Kültür dünyalarında aktarımlar + Huo Rf + Ozan Sağdıç + Fire sergisi + Argonotlar Ajanda
Herkese merhaba, bu hafta sergi yazıları ve kütüphane içeriklerinin yanında Serdar Arat ve Vasıf Kortun'un gerçekleştirdiği sohbeti bültenimizde bulabilirsiniz. Haftaya görüşmek üzere.
Kültür dünyalarında aktarımlar: Sergiler üzerine bir sohbet
Serdar Arat ve Vasıf Kortun bu yıl Türkiye’den güncel/modern sanat eserleri ve geleneksel Osmanlı/İslam sanatlarından eserleri bir araya getiren MET ve MoMA’daki sergiler üzerine konuşuyor.
Serdar Arat: Her sanat eseri, sanatçının deneyimindeki “çıkış” ile izleyicinin deneyimindeki “varış” arasında sonsuza dek bir “ara-alanda” yer alıyor. Giorgio Morandi ve Constantin Brâncuşi’nin atölyelerinin yeniden yaratılmalarında olduğu gibi bir eser tam anlamıyla özgün yaratıcı ortamına geri döndürüldüğünde bile “ara-alanda” kalmaya devam ediyor. Ben izleyicinin özenle ve hassasiyetle tasarlanmış bir sergilemeyle karşılaştığında bu “ara-alanları” aşmak/değerlendirmek için gerekli donanıma sahip olduğuna inanıyorum.
Vasıf Kortun: … “her sanat eserinin, yaratıcı kaynak ortamından çıktıktan sonra, yaratıcının deneyimi tarafından tanımlanan ‘köken’ ile izleyicinin deneyimi tarafından tanımlanan ‘varış noktası’ arasındaki bir boşlukta sonsuza dek konumlandığı” konusunda seninle aynı fikirdeyim. Ancak belli bir Batılı, kurumsal sanat tarihi mirasını terk ettiğimizde, bu argüman kendini geçersiz kılabilir. Sanırım tartışmanın özü de bu. Bu mirasın ötesindekileri ve içindekileri aynı habitusun parçası olarak tasvir edebilir miyiz? Benim için cevap basit, hayır! MET’in yeni sergisinin başarısız olduğu yer burası, “Family of Man” [İnsanlık Ailesi][10] ya da “Magiciens de la Terre” [Yeryüzü Büyücüleri][11] gibi sergilerin başarısız olduğu yer de burası.Allan Sekula “The Traffic in Photographs” [Fotoğraflarda Trafik] başlıklı yazısında[12] “Family of Man” sergisini çok iyi okur. Soğuk Savaş liberalizminin ve antikomünizmin sinsi çığırtkanlığını yapan Amerikan müzelerinin rolü bir kenara, serginin adından da anlaşılabileceği gibi, dünyanın tarihinin sadece küçük bir kısmına hitap eden nükleer aile gibi kavramların evrenselleştirildiğini izleriz. Burada tartışmadığımız ama iyi bildiğimiz bir konu, kurum ideolojisine yön veren arka plan. MET’in bu sergisine yön veren arka planı da biliyoruz, bu konuyu eşelemek tatsız olacak, geçelim.

**Girdi verileri:**
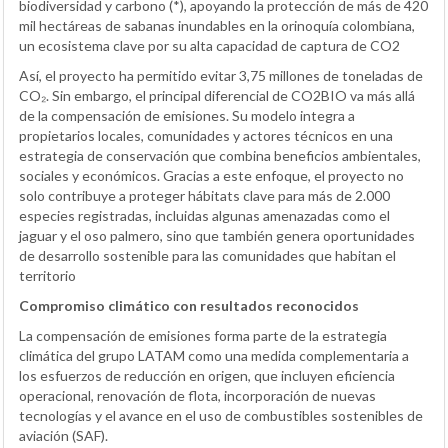
biodiversidad y carbono (*), apoyando la protección de más de 420
mil hectáreas de sabanas inundables en la orinoquía colombiana,
un ecosistema clave por su alta capacidad de captura de CO2
Así, el proyecto ha permitido evitar 3,75 millones de toneladas de
CO₂. Sin embargo, el principal diferencial de CO2BIO va más allá
de la compensación de emisiones. Su modelo integra a
propietarios locales, comunidades y actores técnicos en una
estrategia de conservación que combina beneficios ambientales,
sociales y económicos. Gracias a este enfoque, el proyecto no
solo contribuye a proteger hábitats clave para más de 2.000
especies registradas, incluidas algunas amenazadas como el
jaguar y el oso palmero, sino que también genera oportunidades
de desarrollo sostenible para las comunidades que habitan el
territorio
Compromiso climático con resultados reconocidos
La compensación de emisiones forma parte de la estrategia
climática del grupo LATAM como una medida complementaria a
los esfuerzos de reducción en origen, que incluyen eficiencia
operacional, renovación de flota, incorporación de nuevas
tecnologías y el avance en el uso de combustibles sostenibles de
aviación (SAF).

**Görevler:**
[a] Sergiler üzerine sohbetten "Kültür dünyalarında aktarımlar: Sergiler" ile "sergiler üzerine konuşuyor." arasındaki kısmı, bu iki ifade de dahil olmak üzere aynen yeniden yazın.
[b] Kayıtlarda, başından "de la compensación" ifadesinin geçtiği satıra kadar olan satırları, iki uç da dahil olmak üzere olduğu gibi yazın. Resimleri cevaba almayın.

**Alıştırma cevapları:**
[a]
Kültür dünyalarında aktarımlar: Sergiler üzerine bir sohbet
Serdar Arat ve Vasıf Kortun bu yıl Türkiye’den güncel/modern sanat eserleri ve geleneksel Osmanlı/İslam sanatlarından eserleri bir araya getiren MET ve MoMA’daki sergiler üzerine konuşuyor.

[b]
biodiversidad y carbono (*), apoyando la protección de más de 420
mil hectáreas de sabanas inundables en la orinoquía colombiana,
un ecosistema clave por su alta capacidad de captura de CO2
Así, el proyecto ha permitido evitar 3,75 millones de toneladas de
CO₂. Sin embargo, el principal diferencial de CO2BIO va más allá
de la compensación de emisiones. Su modelo integra a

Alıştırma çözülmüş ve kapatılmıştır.